Russian President Vladimir Putin visits the headquarters of the Rossiya Segodnya International Information Agency in Moscow, Russia, on June 8, 2016. (Xinhua/SPUTNIK)
MOSCOW, Nov. 10 (Xinhua) -- The speaker of the State Duma, Russia's lower house, Friday asked the house committees to prepare a legislative response to the "U.S. pressure on Russian media."
"What the U.S. authorities are doing today is an infringement of the fundamental rights of citizens and freedom of speech," Vyacheslav Volodin said in a statement, reacting to Washington's demand that Russian State-funded TV station RT, also known as Russia Today, register in the United States as a foreign agent.
The U.S. Department of Justice has ordered the broadcaster's American division to register under the 1938 Foreign Agents Registration Act (FARA) before Nov.13.
FARA requires registration "if an agent disseminates informational materials, by mail or by any means or instrumentality of interstate or foreign commerce, and intends the materials to be disseminated among two or more persons."
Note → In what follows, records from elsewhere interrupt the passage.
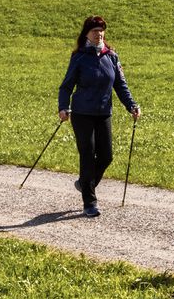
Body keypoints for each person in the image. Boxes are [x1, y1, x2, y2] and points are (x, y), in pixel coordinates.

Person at [58, 15, 141, 218]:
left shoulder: (111, 56)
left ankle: (85, 183)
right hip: (81, 113)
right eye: (95, 31)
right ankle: (90, 202)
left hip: (103, 112)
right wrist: (63, 107)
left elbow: (120, 85)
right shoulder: (79, 56)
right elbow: (66, 86)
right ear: (87, 34)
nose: (99, 34)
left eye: (102, 30)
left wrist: (131, 105)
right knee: (87, 155)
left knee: (106, 156)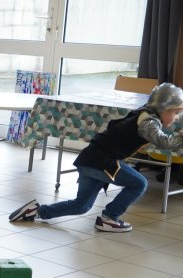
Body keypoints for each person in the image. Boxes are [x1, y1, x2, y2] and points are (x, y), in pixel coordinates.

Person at [10, 83, 183, 232]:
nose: (176, 118)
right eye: (175, 112)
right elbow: (165, 142)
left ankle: (36, 211)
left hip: (89, 159)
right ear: (163, 108)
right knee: (139, 183)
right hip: (102, 162)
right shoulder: (148, 122)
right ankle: (109, 218)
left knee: (81, 206)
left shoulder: (143, 113)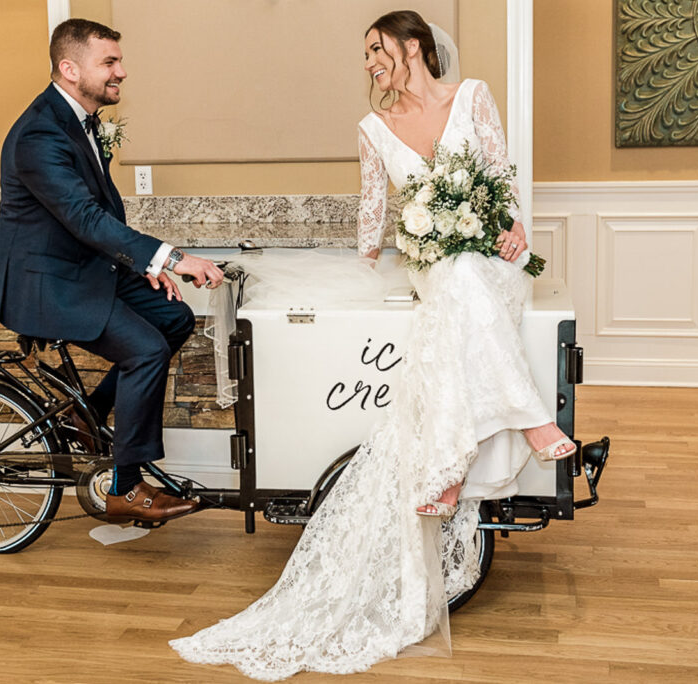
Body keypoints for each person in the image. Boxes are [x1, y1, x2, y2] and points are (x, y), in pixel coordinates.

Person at [170, 10, 575, 680]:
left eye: (375, 48)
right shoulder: (372, 129)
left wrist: (513, 230)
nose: (368, 62)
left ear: (413, 46)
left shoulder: (472, 96)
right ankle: (529, 420)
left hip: (490, 259)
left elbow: (500, 178)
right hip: (431, 260)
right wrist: (360, 274)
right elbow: (373, 212)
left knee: (474, 276)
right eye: (364, 54)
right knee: (454, 278)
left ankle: (449, 467)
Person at [0, 19, 224, 524]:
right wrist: (172, 258)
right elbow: (83, 217)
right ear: (70, 68)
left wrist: (141, 267)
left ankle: (87, 415)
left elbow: (102, 216)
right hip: (47, 285)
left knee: (174, 319)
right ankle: (125, 487)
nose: (122, 72)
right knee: (145, 350)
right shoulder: (39, 132)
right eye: (109, 63)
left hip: (87, 270)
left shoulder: (78, 120)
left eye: (119, 61)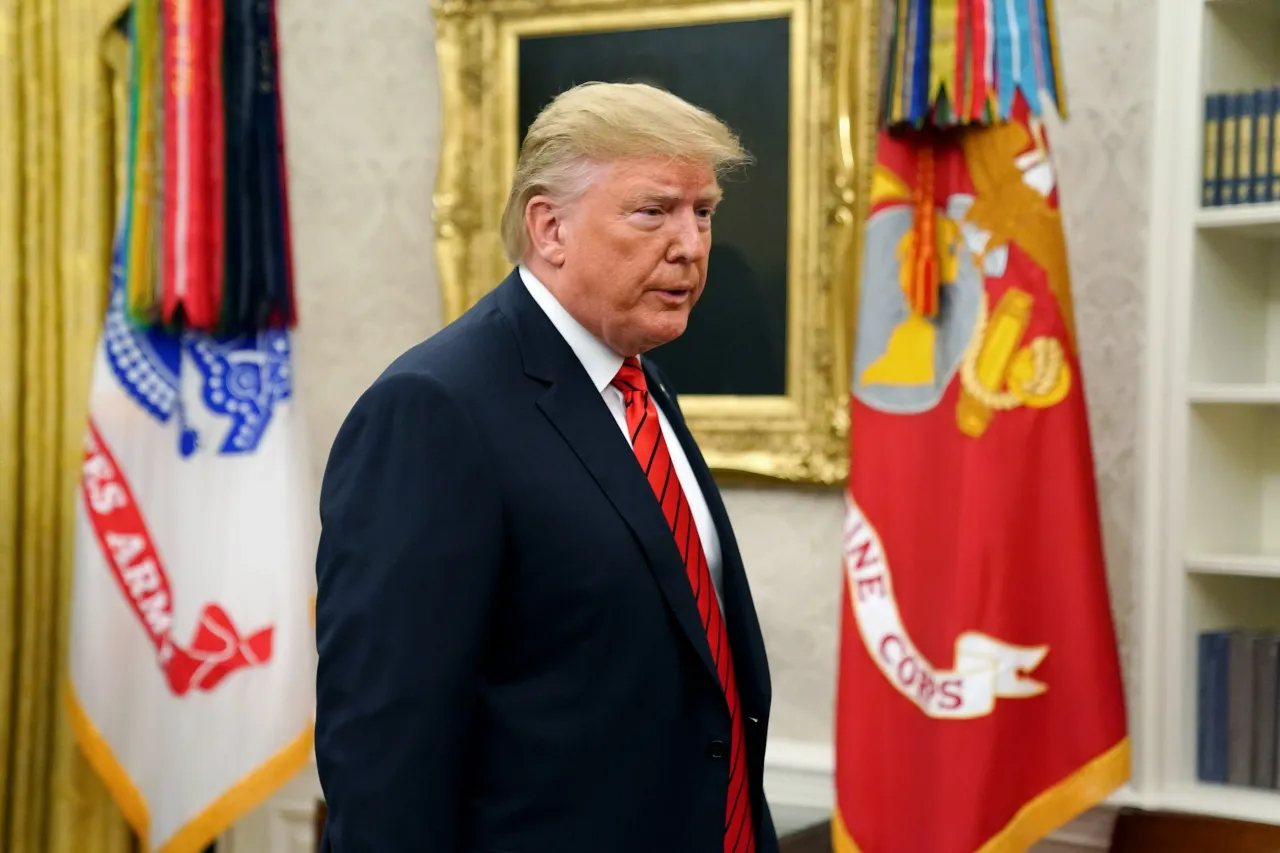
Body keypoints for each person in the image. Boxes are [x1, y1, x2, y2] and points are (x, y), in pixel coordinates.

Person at [314, 81, 779, 853]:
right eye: (654, 210)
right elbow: (385, 751)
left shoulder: (640, 380)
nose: (692, 245)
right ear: (549, 226)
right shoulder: (434, 411)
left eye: (703, 212)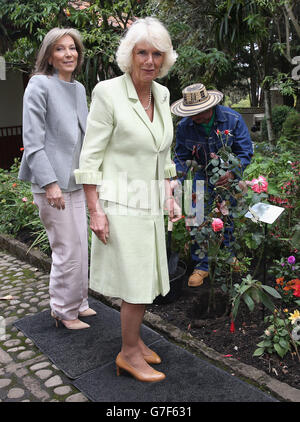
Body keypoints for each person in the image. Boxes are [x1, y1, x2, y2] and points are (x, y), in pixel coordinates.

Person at [74, 17, 180, 382]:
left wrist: (170, 194)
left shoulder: (162, 94)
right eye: (142, 53)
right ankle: (128, 353)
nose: (149, 60)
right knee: (135, 284)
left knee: (148, 279)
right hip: (120, 204)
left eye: (156, 54)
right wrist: (95, 211)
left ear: (164, 59)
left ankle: (135, 342)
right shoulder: (108, 92)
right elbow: (90, 157)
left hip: (150, 202)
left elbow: (163, 153)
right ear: (129, 55)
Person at [18, 28, 96, 329]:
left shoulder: (77, 89)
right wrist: (50, 184)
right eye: (61, 49)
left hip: (76, 181)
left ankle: (79, 302)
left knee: (80, 246)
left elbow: (85, 136)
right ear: (49, 55)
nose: (69, 54)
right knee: (66, 248)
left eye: (73, 48)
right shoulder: (39, 85)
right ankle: (63, 310)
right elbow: (33, 142)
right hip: (52, 184)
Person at [171, 83, 253, 287]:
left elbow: (245, 152)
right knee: (195, 217)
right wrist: (177, 181)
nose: (195, 116)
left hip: (228, 177)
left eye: (198, 112)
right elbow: (181, 157)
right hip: (201, 175)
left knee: (228, 216)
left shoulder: (232, 120)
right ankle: (201, 267)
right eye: (191, 113)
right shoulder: (184, 126)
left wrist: (233, 172)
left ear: (210, 106)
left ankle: (229, 256)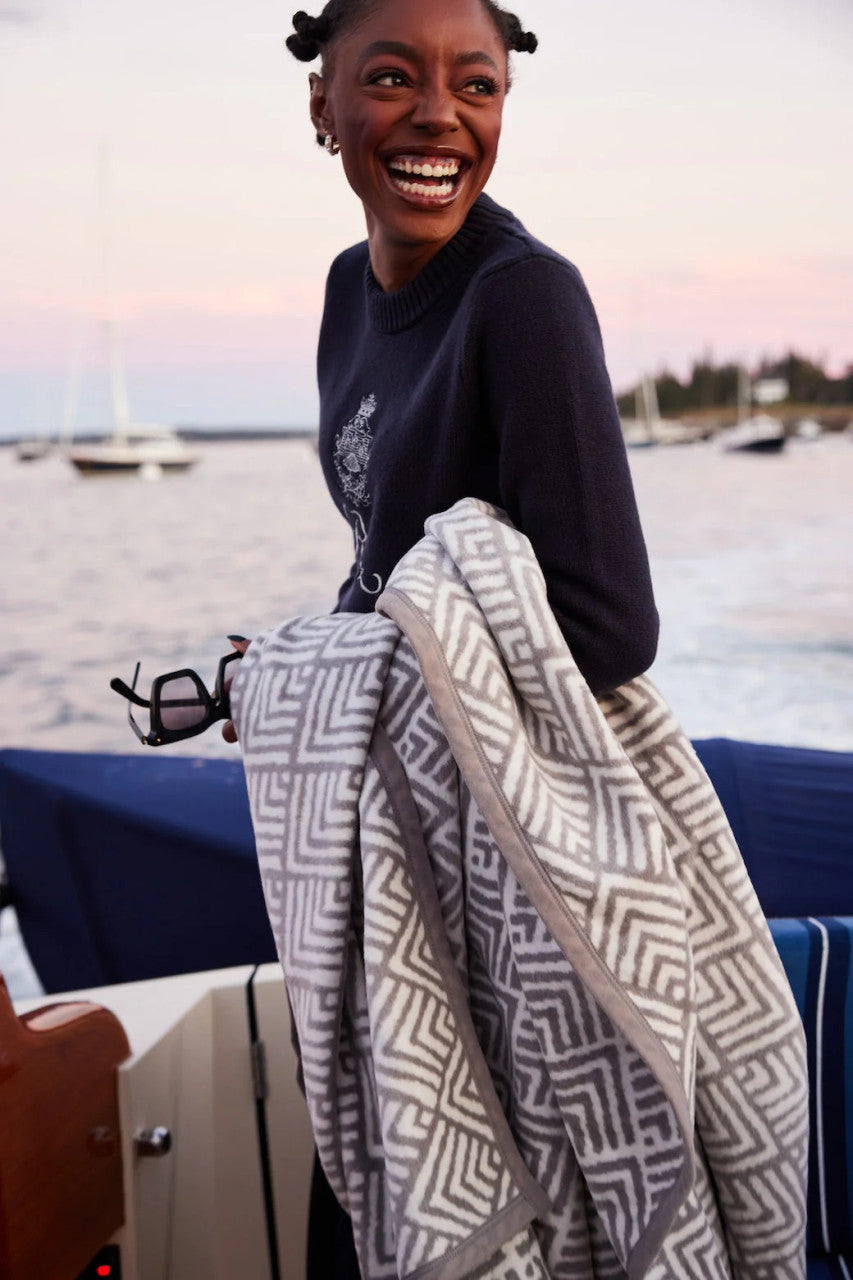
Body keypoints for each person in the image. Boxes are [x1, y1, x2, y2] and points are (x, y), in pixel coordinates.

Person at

Margarita Simonyan, chief editor of RT, said in a statement that she regarded the requirement as contrary to law and the company intended to challenge it in court.
"This requirement is discriminatory, it contradicts the principles of democracy and freedom of speech, it does not give us equal competition with other foreign TV channels that work in America without being registered as foreign agents," she said.
Volodin said Russia could extend its own law on foreign agents to foreign media in response to Washington's "hostile" actions.
He said the Duma may consider a draft on Wednesday.
A draft normally has to be passed in three readings by the Duma, then get endorsed by the Federation Council, the upper house, before it can be signed into law by the president.
On Thursday, Alexei Pushkov, chairman of the upper house's Commission on Information Policy and Interaction with Media, held a meeting to discuss the U.S. move and possible retaliatory steps, a Federation Council statement said.
It did not give details, but RIA Novosti, the state-operated domestic Russian-language news agency, said Pushkov named CNN, Voice of America and Radio Liberty with its Current Time TV channel as likely targets for retaliation.
"These are not media, but propaganda tools with 100 percent funding from the U.S. budget," Pushkov was quoted as saying.
Pyotr Tolstoy, deputy speaker of the Duma in charge of information policy, said on his Facebook account that the retaliatory measures might also be applied to foreign social media networks.
"Every media now has its own pages in social networks, which also publish their news, articles and videos. So, the law should provide that media, recognized by foreign agents, indicate the relevant information on these pages," Tolstoy said.
Last Thursday, Twitter announced it would drop advertising by RT and Sputnik-owned accounts on its network due to their alleged meddling in the U.S. presidential election last year.
Sputnik is also a state news media including a website and radio broadcast service.
For months Washington has been accusing Moscow of interference and the latter has repeatedly denied the allegation. RT and Sputnik are among the organizations suspected of working on behalf of the Kremlin in its alleged support of then Republican Party candidate Donald Trump.